Installation view of Richard Mosse, “Broken Spectre” (2018–22) (photo courtesy Jack Shainman Gallery)

Known for its extensive multicultural roster of artists, Jack Shainman Gallery had been eyeing an expansion downtown, where a community of art spaces has been clustering for several years. But their realtor struggled to find a suitable place. An old theater they scouted fell through. Developers fought over another site.

Then he visited the Clock Tower on Lafayette and Leonard Street, an Italian Renaissance Revival building in Civic Center a few blocks south of Tribeca constructed in 1898 for the New York Life Insurance Company headquarters. Later, it housed a number of federal and state governmental offices, then a court, a smaller gallery, and a Department of Motor Vehicles (DMV) branch before the Peebles Corporation and Elad Group purchased the property in 2013 to convert it into condos. (Shainman said that Chef Jean-Georges Vongerichten considered the space for a restaurant, but passed.)

The massive windows at 46 Lafayette Street (photos by Dan Bradica, courtesy Jack Shainman Gallery, New York)

Even though it was unusual, with its marble and bronze-topped Corinthian columns and ornate coffered ceilings, the Clock Tower was kismet. Its architect Stephen Decatur Hatch, who designed the initial plans before McKim, Mead & White finished the job, also conceived of the building where Shainman and his partner live. Plus the mezzanine features unobstructed views of the David N. Dinkins Municipal Building to the south and New York Family Court to the north, where Manhattan’s divorce proceedings are held. 
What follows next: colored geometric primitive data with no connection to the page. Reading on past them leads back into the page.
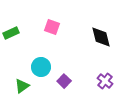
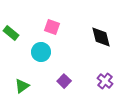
green rectangle: rotated 63 degrees clockwise
cyan circle: moved 15 px up
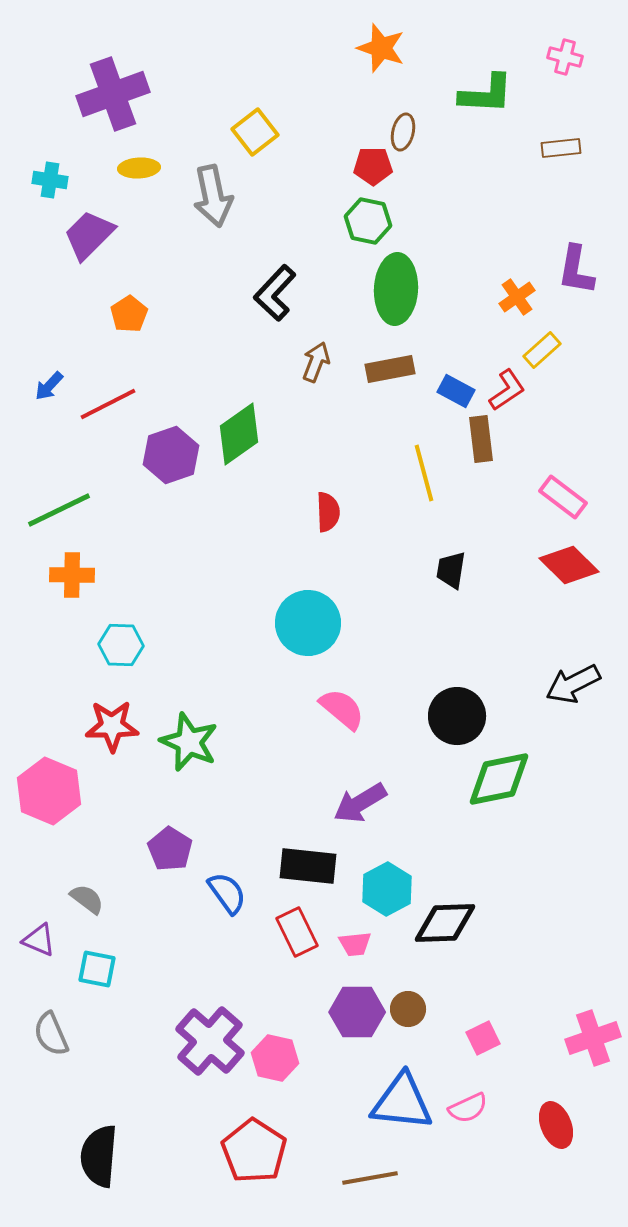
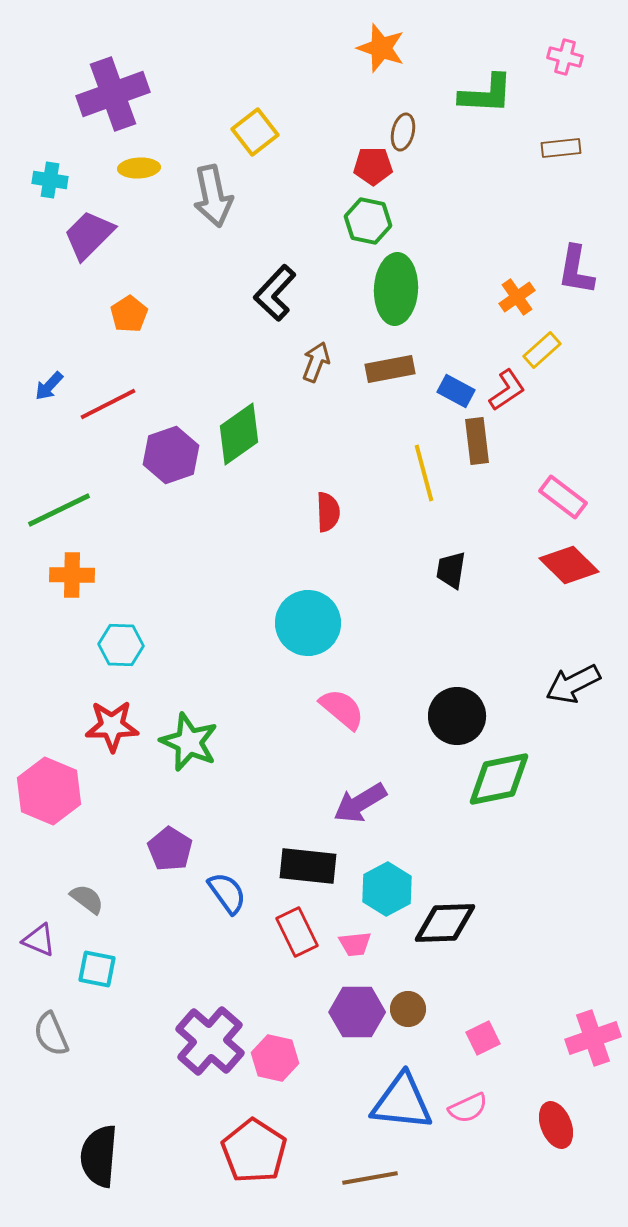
brown rectangle at (481, 439): moved 4 px left, 2 px down
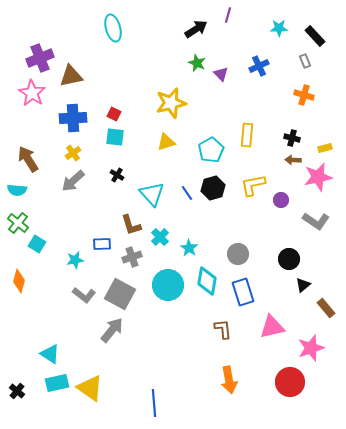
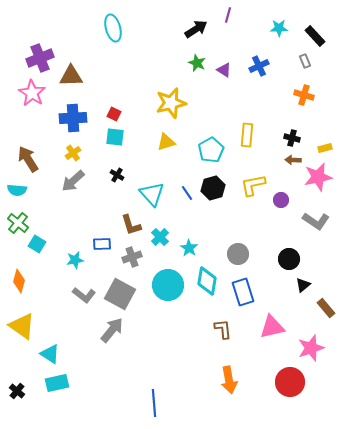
purple triangle at (221, 74): moved 3 px right, 4 px up; rotated 14 degrees counterclockwise
brown triangle at (71, 76): rotated 10 degrees clockwise
yellow triangle at (90, 388): moved 68 px left, 62 px up
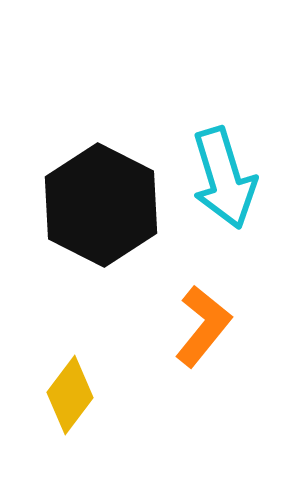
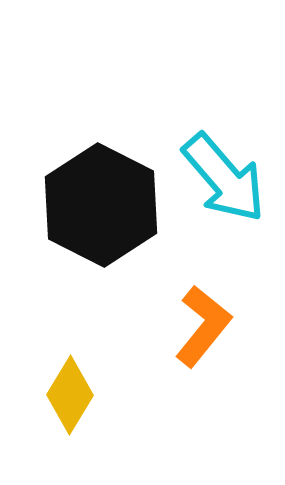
cyan arrow: rotated 24 degrees counterclockwise
yellow diamond: rotated 6 degrees counterclockwise
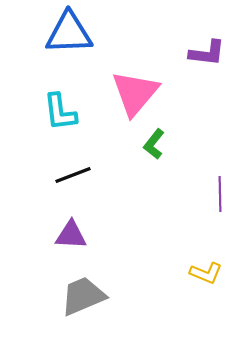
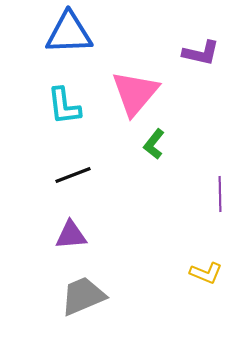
purple L-shape: moved 6 px left; rotated 6 degrees clockwise
cyan L-shape: moved 4 px right, 6 px up
purple triangle: rotated 8 degrees counterclockwise
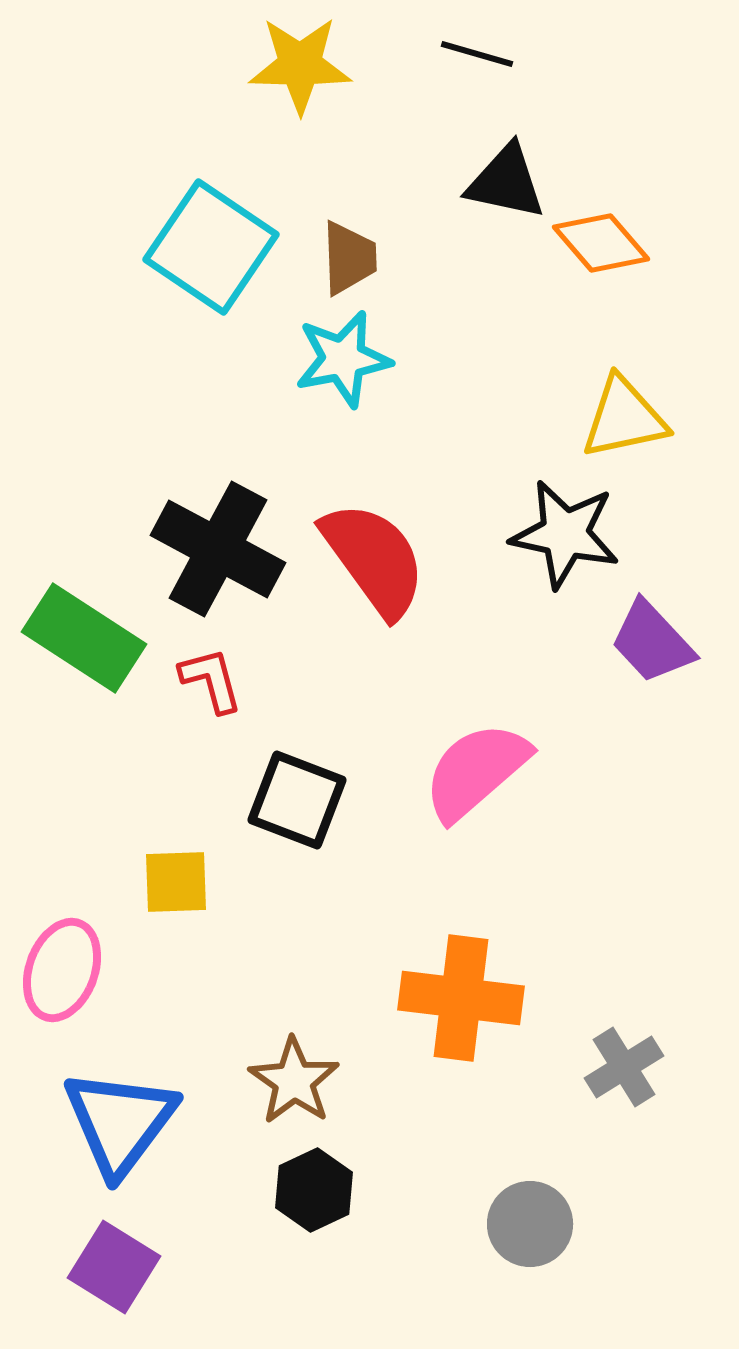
Perhaps Shainman could get a jump on the competition if he recognized an art collector trudging into court? 

“I am so not that type,” the dealer said.

He expected the renovations to take six months. Instead, they took nearly three years. Part of the problem was that the building was landmarked and developers had to bring it up to the city’s strict historical preservation standards. That meant a lot of costly stone restoration as well as careful paint removal, since the DMV had painted over marble columns and walls in a drab off-white layer. 

Fortunately, the second-floor mezzanine was not landmarked, and Shainman has plans to knock down two interior walls and create a private viewing area for clients. There’s even a working vault with 16-inch plates of steel that the life insurance company installed, although they haven’t figured out what to do with it yet.

“This space seduced us,” Shainman said. “We saw all its possibilities — the height, the width — and we’re close to Chinatown restaurants, too.”

The main draw is the expansive second floor, where the gallery’s large-scale works will reside. It’s currently home to Mosse’s mesmerizing video installation “Broken Spectre” (2018-22),  which will be playing in a loop on Shainman’s 60-foot-wide LED screen through March 16 after showings in Melbourne and London last year. For four years, Mosse filmed Brazilian workers illegally sawing and burning vast swaths of rainforest to mine minerals and create grasslands for cattle to be slaughtered under former Brazilian President Jair Bolsonaro’s orders. He stitched those scenes together with close-ups of the forest floor using UV lamps and overhead shots of the environmental devastation, relying on a custom-built multispectral video camera that he attached to the nose of a helicopter.

The climax of the video is a stirring monologue from a member of the Yanomami tribe named Adneia who castigates Bolsonaro for allowing the ruination of her sacred land.

“This is not your land,” she said. “You make us angry. You are disturbing our children’s sleep. I am angry about this. We are all suffering.”

Devan Owens, a director at the gallery, marveled at the sense of danger in Mosse’s work. “On one occasion he was carted off the property,” she said. “In another, he set up on a beach with an umbrella and sunglasses, so people thought he was a dumb ‘gringo.’”

Mosse’s installation gives visitors a glimpse of the new space that will undergo additional renovations in its mezzanine before officially opening in September 2024 with an exhibition of new works by artist Nick Cave.

“It’s really hard to find a space with a soul,” Shainman said. “Often with new construction they suck all the soul out of it. But I came to the galleries here, I love Tribeca, and I love mixed-use properties.”